В-третьих, формировался определенный тип образования, чуждый поиску и творчеству, что было необходимо в условиях ускорявшегося темпа общественных (в том числе экономических) изменений. Суть образовательной доктрины наиболее четко выразил тогда министр народного просвещения К. А.Ливен: «Для государства и человечества было бы лучше, если бы люди менее стремились учить и управлять, чем повиноваться и точно исполнять установленные правила».

Наконец, в-четвертых, власть всячески стремилась ограничить контакты с Западом. Паспорта для выезда за рубеж выдавались с большими бюрократическими проволочками и стоили очень дорого.

Эта политика должна была обеспечивать стабильность и порядок. И она обеспечивала стабильность и порядок на протяжении довольно длительного времени, не допуская развертывания модернизационных процессов. Тем более, что охранительно-консервативная модель модернизации воспринималась как способ недопущения революционных эксцессов. Однако на практике это привело к катастрофическим последствиям – как с точки зрения внутренних вызовов, так и в международном позиционировании России. Результатом торможения модернизации стало «ужасное зрелище страны… где… нет не только никаких гарантий для личности, чести и собственности, но нет даже и полицейского порядка, а есть только огромные корпорации разных служебных воров и грабителей»[24]. Тот же комплекс причин привел и к поражению в Крымской войне. Впрочем, это не стало уроком для российской власти. Новые попытки торможения модернизации (начала XX века и 1970-х годов) привели к еще более тяжелым последствиям, обернувшись системным кризисом и последующим распадом страны.

Но вернемся к реформам середины XIX столетия.
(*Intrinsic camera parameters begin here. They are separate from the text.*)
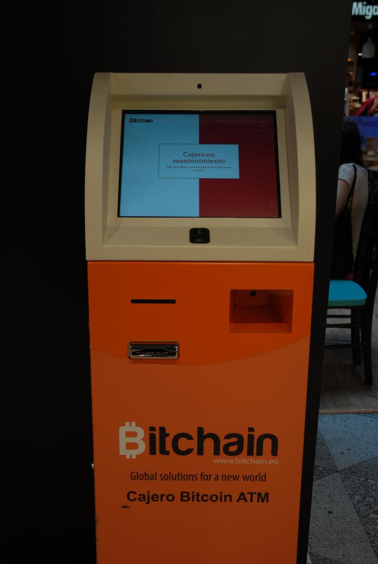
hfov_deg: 30.9
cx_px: 189
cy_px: 282
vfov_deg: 44.9
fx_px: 683
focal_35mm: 44
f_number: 3.8
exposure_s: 1/30
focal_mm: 29
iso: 160
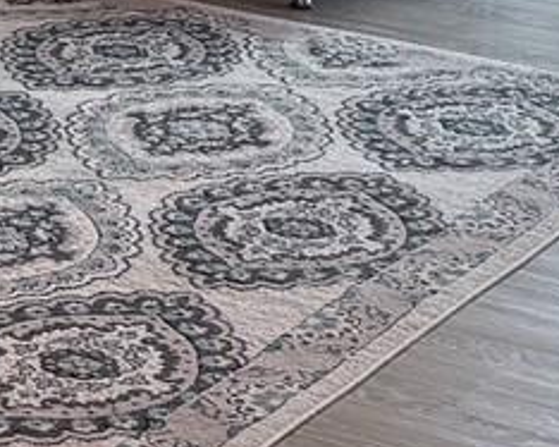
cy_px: -533
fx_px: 2646
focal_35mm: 160
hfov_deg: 11.6
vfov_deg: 8.9
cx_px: -251
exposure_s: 1/286
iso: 100
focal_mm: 6.76
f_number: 1.78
Исходным пунктом реформ 1860-х годов являлось понимание взаимосвязи экономических и политических преобразований, что фактически означало признание необходимости комплексного подхода к модернизации. Пожалуй, наиболее четко это выразил И. К.Бабст, который писал в 1856 году: «Трудно себе представить, до какой степени дурная администрация, отсутствие безопасности, произвольные поборы, грабительство, дурные учреждения действуют губительно на бережливость, накопление, а вместе с тем и на умножение народного капитала. Междоусобные войны, борьба политических партий, нашествия, мор, голод не могут иметь того гибельного влияния, на народное богатство, как деспотическое и произвольное управление»[25]. Вторая фраза является, несомненно, преувеличением, однако цель ее вполне понятна – выделить особую опасность дурного управления, которая, вроде бы, в большей мере зависит от эффективности властей, нежели мора и войны. Важным является в этом тезисе вытекающая из него приоритетность политико-правовых преобразований по отношению к экономическим.